### Task requirements:
All that is needed is an exact copy of the lines from the beginning of the data below through the line containing "Bezerra concorda e", minus the pictures.

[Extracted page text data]
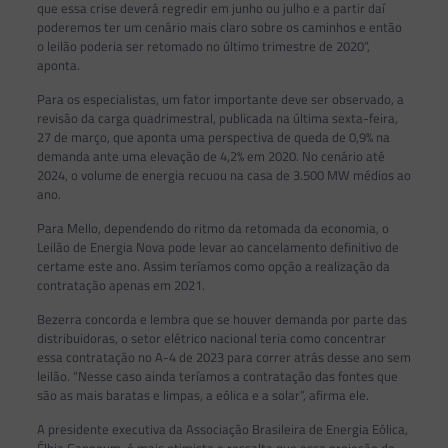
que essa crise deverá regredir em junho ou julho e a partir daí
poderemos ter um cenário mais claro sobre os caminhos e então
o leilão poderia ser retomado no último trimestre de 2020”,
aponta.
Para os especialistas, um fator importante deve ser observado, a
revisão da carga quadrimestral, publicada na última sexta-feira,
27 de março, que aponta uma perspectiva de queda de 0,9% na
demanda ante uma elevação de 4,2% em 2020. No cenário até
2024, o volume de energia recuou na casa de 3.500 MW médios ao
ano.
Para Mello, dependendo do ritmo da retomada da economia, o
Leilão de Energia Nova pode levar ao cancelamento definitivo de
certame este ano. Assim teríamos como opção a realização da
contratação apenas em 2021.
Bezerra concorda e lembra que se houver demanda por parte das
distribuidoras, o setor elétrico nacional teria como concentrar
essa contratação no A-4 de 2023 para correr atrás desse ano sem
leilão. “Nesse caso ainda teríamos a contratação das fontes que
são as mais baratas e limpas, a eólica e a solar”, afirma ele.
A presidente executiva da Associação Brasileira de Energia Eólica,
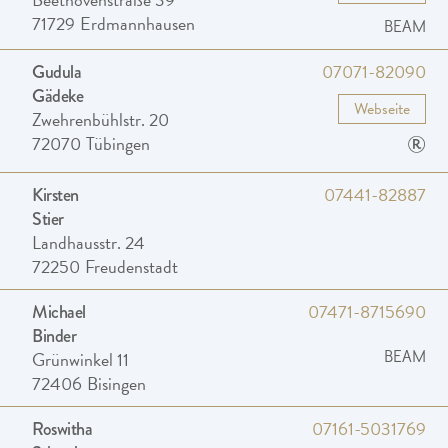
71729
Erdmannhausen
BEAM
07071-82090
Gudula
Gädeke
Webseite
Zwehrenbühlstr. 20
®
72070
Tübingen
07441-82887
Kirsten
Stier
Landhausstr. 24
72250
Freudenstadt
07471-8715690
Michael
Binder
Grünwinkel 11
BEAM
72406
Bisingen
07161-5031769
Roswitha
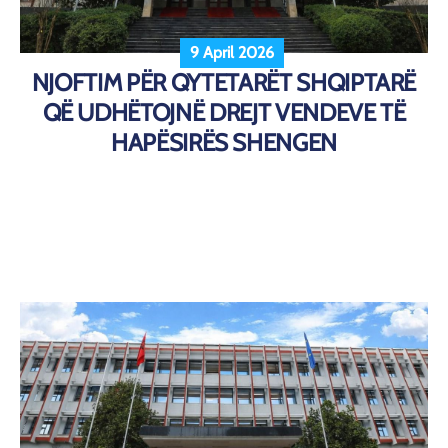
9 April 2026
NJOFTIM PËR QYTETARËT SHQIPTARË
QË UDHËTOJNË DREJT VENDEVE TË
HAPËSIRËS SHENGEN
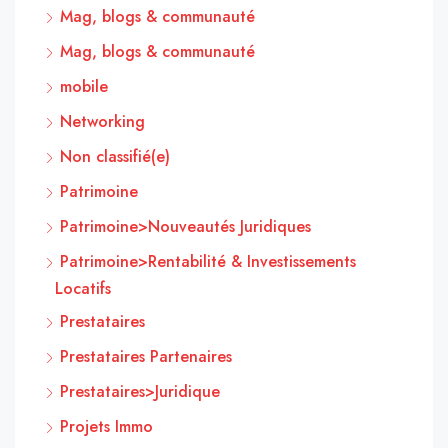
Mag, blogs & communauté
Mag, blogs & communauté
mobile
Networking
Non classifié(e)
Patrimoine
Patrimoine>Nouveautés Juridiques
Patrimoine>Rentabilité & Investissements
Locatifs
Prestataires
Prestataires Partenaires
Prestataires>Juridique
Projets Immo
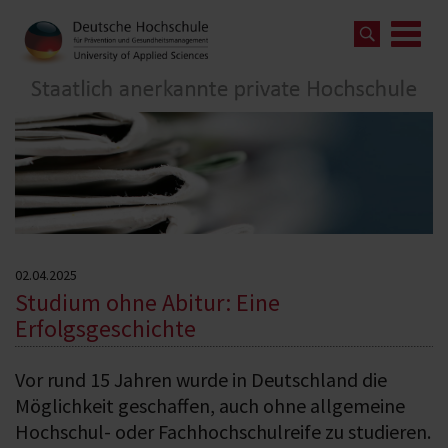
02.04.2025
Studium ohne Abitur: Eine
Erfolgsgeschichte
Vor rund 15 Jahren wurde in Deutschland die
Möglichkeit geschaffen, auch ohne allgemeine
Hochschul- oder Fachhochschulreife zu studieren.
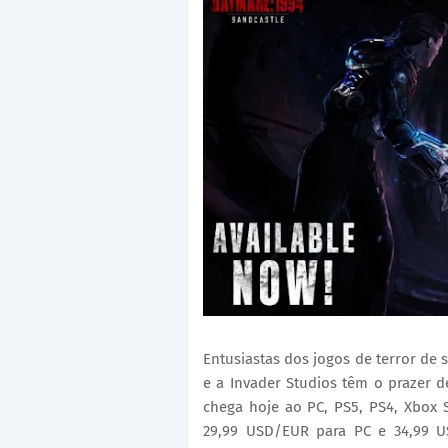
Entusiastas dos jogos de terror de 
e a Invader Studios têm o prazer 
chega hoje ao PC, PS5, PS4, Xbox 
29,99 USD/EUR para PC e 34,99 U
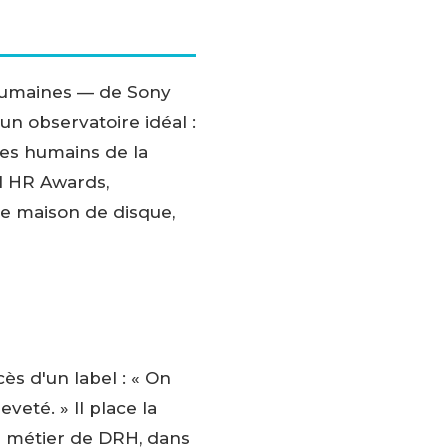
 humaines — de Sony
un observatoire idéal :
ages humains de la
l HR Awards,
ne maison de disque,
ès d'un label : « On
veté. » Il place la
u métier de DRH, dans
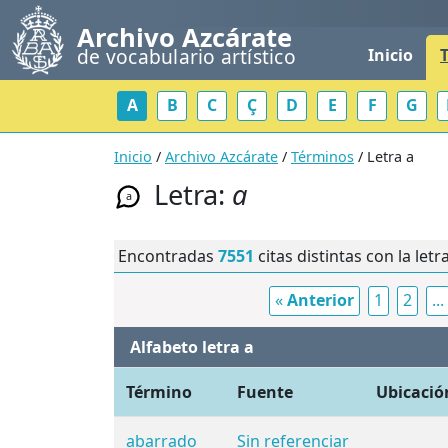
Archivo Azcárate
de vocabulario artístico
Inicio
A
B
C
Ç
D
E
F
G
Inicio
/
Archivo Azcárate
/
Términos
/ Letra a
Letra:
a
a
Encontradas
7551
citas distintas con la letr
«
Anterior
1
2
...
Alfabeto letra a
Término
Fuente
Ubicació
abarrado
Sin referenciar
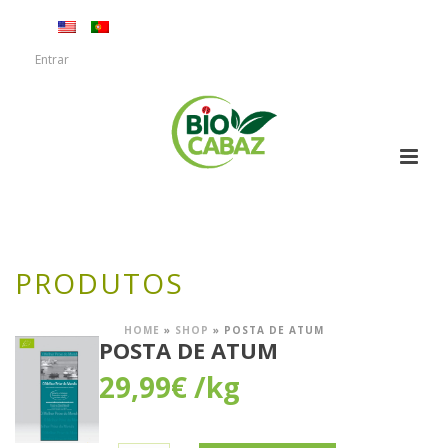
Entrar
PRODUTOS
HOME
»
SHOP
»
POSTA DE ATUM
POSTA DE ATUM
29,99
€
/kg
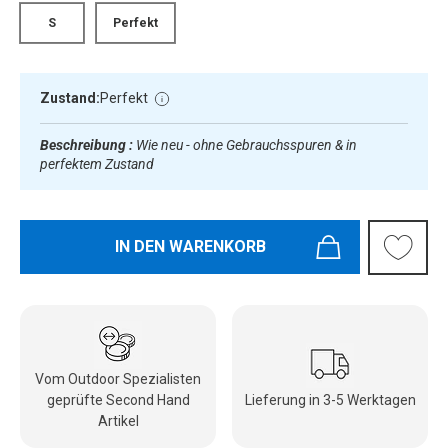
S
Perfekt
Zustand:
Perfekt
Beschreibung :
Wie neu - ohne Gebrauchsspuren & in
perfektem Zustand
IN DEN WARENKORB
Vom Outdoor Spezialisten
geprüfte Second Hand
Lieferung in 3-5 Werktagen
Artikel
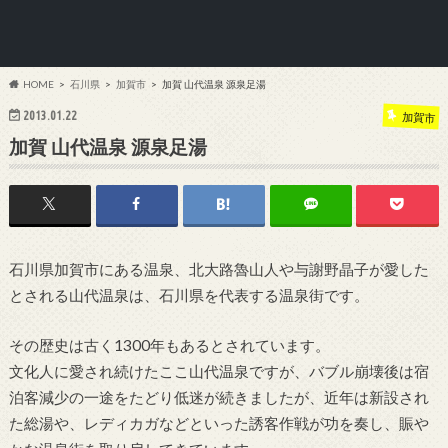
HOME
石川県
加賀市
加賀 山代温泉 源泉足湯
2013.01.22
加賀市
加賀 山代温泉 源泉足湯
石川県加賀市にある温泉、北大路魯山人や与謝野晶子が愛した
とされる山代温泉は、石川県を代表する温泉街です。
その歴史は古く1300年もあるとされています。
文化人に愛され続けたここ山代温泉ですが、バブル崩壊後は宿
泊客減少の一途をたどり低迷が続きましたが、近年は新設され
た総湯や、レディカガなどといった誘客作戦が功を奏し、賑や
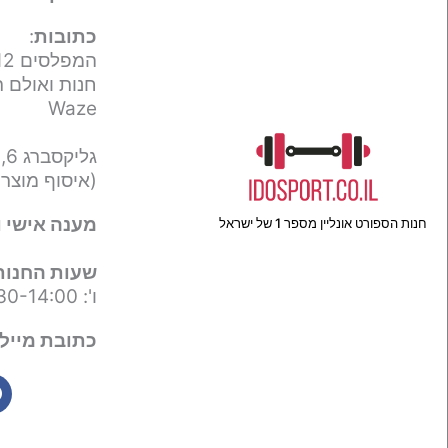
כתובות
:
המפלסים 12,
חנות ואולם ת
Waze
גליקסברג 6,
(איסוף מוצר
מענה אישי ו
חנות הספורט אונליין מספר 1 של ישראל
שעות החנות
ו': 09:30-14:00
כתובת מייל 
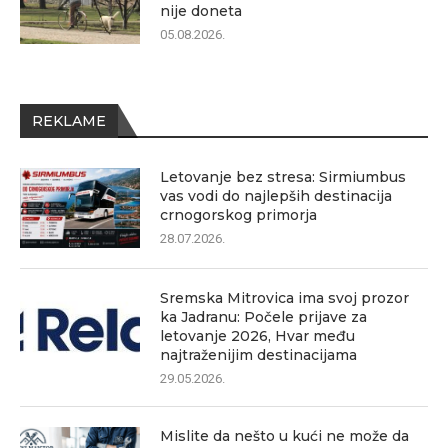
nije doneta
05.08.2026.
REKLAME
Letovanje bez stresa: Sirmiumbus
vas vodi do najlepših destinacija
crnogorskog primorja
28.07.2026.
Sremska Mitrovica ima svoj prozor
ka Jadranu: Počele prijave za
letovanje 2026, Hvar među
najtraženijim destinacijama
29.05.2026.
Mislite da nešto u kući ne može da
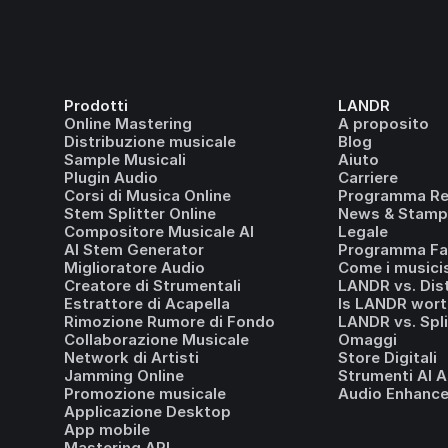
Prodotti
LANDR
Online Mastering
A proposito
Distribuzione musicale
Blog
Sample Musicali
Aiuto
Plugin Audio
Carriere
Corsi di Musica Online
Programma Ref
Stem Splitter Online
News & Stamp
Compositore Musicale AI
Legale
AI Stem Generator
Programma Fai
Miglioratore Audio
Come i musicis
Creatore di Strumentali
LANDR vs. Dis
Estrattore di Acapella
Is LANDR wort
Rimozione Rumore di Fondo
LANDR vs. Spl
Collaborazione Musicale
Omaggi
Network di Artisti
Store Digitali
Jamming Online
Strumenti AI A
Promozione musicale
Audio Enhance
Applicazione Desktop
App mobile
Mastering API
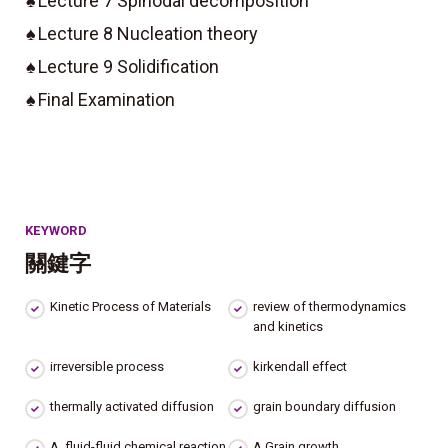
♠
Lecture 7 Spinodal decomposition
♠
Lecture 8 Nucleation theory
♠
Lecture 9 Solidification
♠
Final Examination
KEYWORD
關鍵字
Kinetic Process of Materials
review of thermodynamics
and kinetics
irreversible process
kirkendall effect
thermally activated diffusion
grain boundary diffusion
A fluid-fluid chemical reaction
A Grain growth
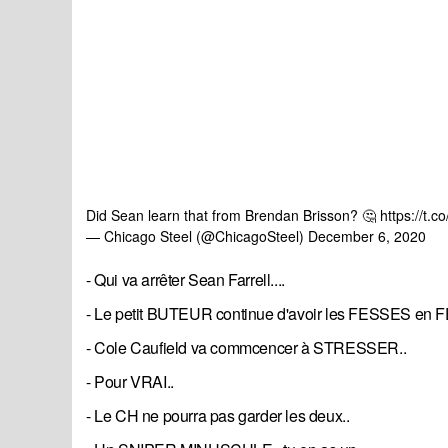
Did Sean learn that from Brendan Brisson? 🤔
https://t.
— Chicago Steel (@ChicagoSteel)
December 6, 2020
- Qui va arrêter Sean Farrell....
- Le petit BUTEUR continue d'avoir les FESSES en F
- Cole Caufield va commcencer à STRESSER..
- Pour VRAI..
- Le CH ne pourra pas garder les deux..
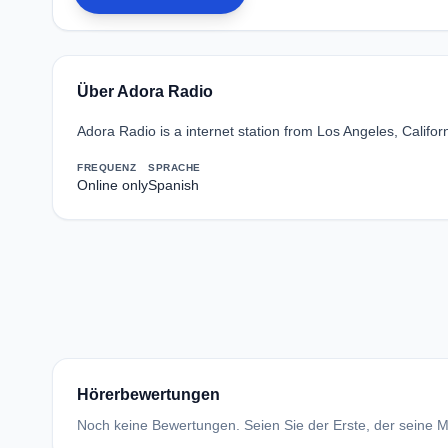
Über Adora Radio
Adora Radio is a internet station from Los Angeles, Californ
FREQUENZ
SPRACHE
Online only
Spanish
Hörerbewertungen
Noch keine Bewertungen. Seien Sie der Erste, der seine Me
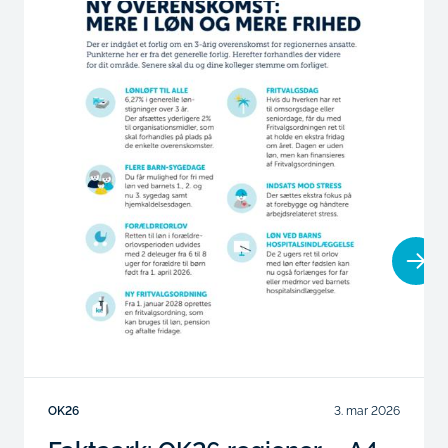
OK26
3. mar 2026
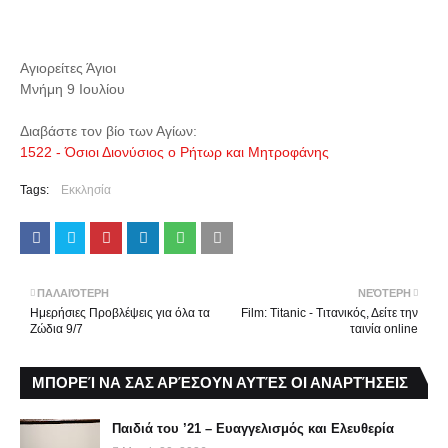
Αγιορείτες Άγιοι
Μνήμη 9 Ιουλίου
Διαβάστε τον βίο των Αγίων:
1522 - Όσιοι Διονύσιος ο Ρήτωρ και Μητροφάνης
Tags:
Εκκλησία
ΠΑΛΑΙΌΤΕΡΗ
ΝΕΌΤΕΡΗ
Ημερήσιες Προβλέψεις για όλα τα
Film: Titanic - Τιτανικός, Δείτε την
Ζώδια 9/7
ταινία online
ΜΠΟΡΕΊ ΝΑ ΣΑΣ ΑΡΈΣΟΥΝ ΑΥΤΈΣ ΟΙ ΑΝΑΡΤΉΣΕΙΣ
Παιδιά του ’21 – Ευαγγελισμός και Ελευθερία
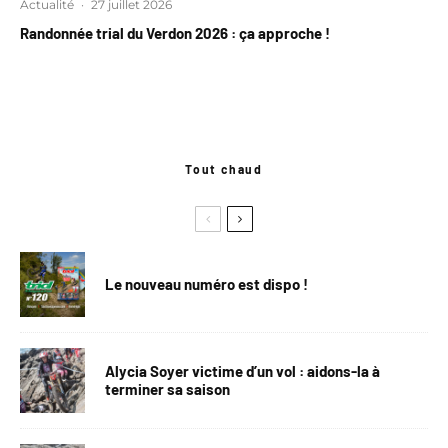
Actualité
·
27 juillet 2026
Randonnée trial du Verdon 2026 : ça approche !
Tout chaud
Le nouveau numéro est dispo !
Alycia Soyer victime d’un vol : aidons-la à
terminer sa saison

### The completed task:
que essa crise deverá regredir em junho ou julho e a partir daí
poderemos ter um cenário mais claro sobre os caminhos e então
o leilão poderia ser retomado no último trimestre de 2020”,
aponta.
Para os especialistas, um fator importante deve ser observado, a
revisão da carga quadrimestral, publicada na última sexta-feira,
27 de março, que aponta uma perspectiva de queda de 0,9% na
demanda ante uma elevação de 4,2% em 2020. No cenário até
2024, o volume de energia recuou na casa de 3.500 MW médios ao
ano.
Para Mello, dependendo do ritmo da retomada da economia, o
Leilão de Energia Nova pode levar ao cancelamento definitivo de
certame este ano. Assim teríamos como opção a realização da
contratação apenas em 2021.
Bezerra concorda e lembra que se houver demanda por parte das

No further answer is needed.